What she said.  You can't hold a conversation with anyone in the same room as an alert sun conure. Alert meaning awake. Hehe. I'll attach a photo of my mom's sun conure, Rocket.


----------



## SftWrmRain (Sep 8, 2009)

Thank you again for all the wonderful comments! I think you all just made my day - I love my flock so much and I love it that others can enjoy them too even if from afar. I took my baby cockatiels outside for the first time today into the sun since it is so warm and sunny outside. I'll attach a little collage I made of them in the grass for the first time. They looked scared to death!! There was a momma blackbird nearby hanging around outside her nest and when she heard my babies crying she kept making a sound that seemed to tell them she was going to eat them if they didn't stop it.

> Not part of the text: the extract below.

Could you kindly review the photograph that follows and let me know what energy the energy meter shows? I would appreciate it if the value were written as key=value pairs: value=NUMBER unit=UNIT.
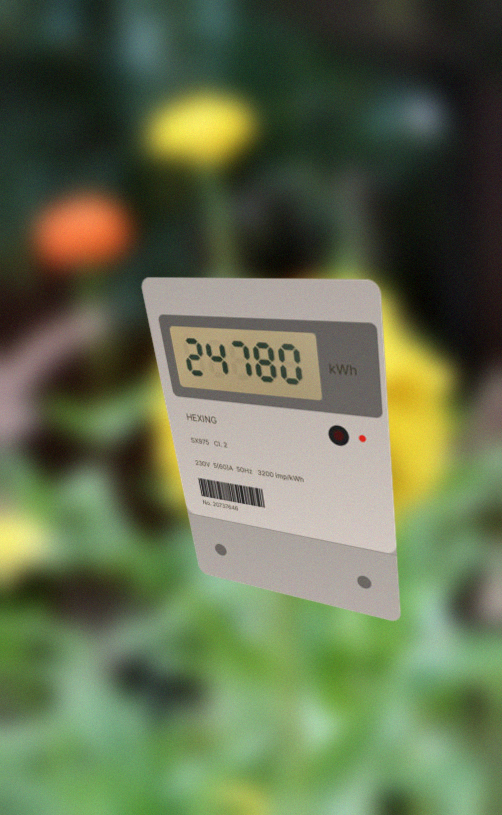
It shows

Soo... I didn't keep them outside long.


----------



## SftWrmRain (Sep 8, 2009)

I think a couple of you mentioned Bella and Tiger having been busy with all the eggs. Well they HAVE been apparently!! I thought I'd post a quick update here in this thread since starting a new one on a cockatiel board may not be appropriate!!

Bella and Tiger are having their first clutch. Both are first time parents. Budgies/Parakeets normally have a clutch of 4-6 eggs, and usually the first clutch is either not fertile, or it's smaller than average. I've been candling Bella's eggs about every 3-4 days and they are all fertile except the most recently laid ones since it's too early to see fertility then.

Yesterday I peeked in her nest and found one of her chicks had hatched!!  I was so excited because Thursday (yesterday) was day 18 of incubation, so I guess I figured I'd have to wait until more like day 20.  So anyway, I took a picture of the little thing of course. When I peeked in again this morning guess what I found? TWO MORE babies had hatched AND.... she had laid ANOTHER egg!!!   

Soooooo now Ms. Bella is up to 11 laid eggs and 3 live babies, with all 3 babies hatching within 24 hours of each other!! I plan to watch Bella and Tiger and if they appear overwhelmed or if the youngest babies aren't being fed, or if they are being trampled, I'll start pulling the oldest for handfeeding so she can manage such a large clutch. I'll attach a picture from yesterday and one from today. 

P.S. I didn't leave the dime in the nest box. I only used it when photographing them to give an idea of size.


----------



## roxy culver (May 27, 2010)

Ah they are sooo cute!!! At least they got some good outside time, how awesome!!!


----------



## Sophia (Aug 11, 2007)

I LOVE the third photo of the cockatiels! With them all looking at the camera


----------



## roxy culver (May 27, 2010)

Those lil babies are so tiny!!! You have quite a reproduction factory over there!!! lol


----------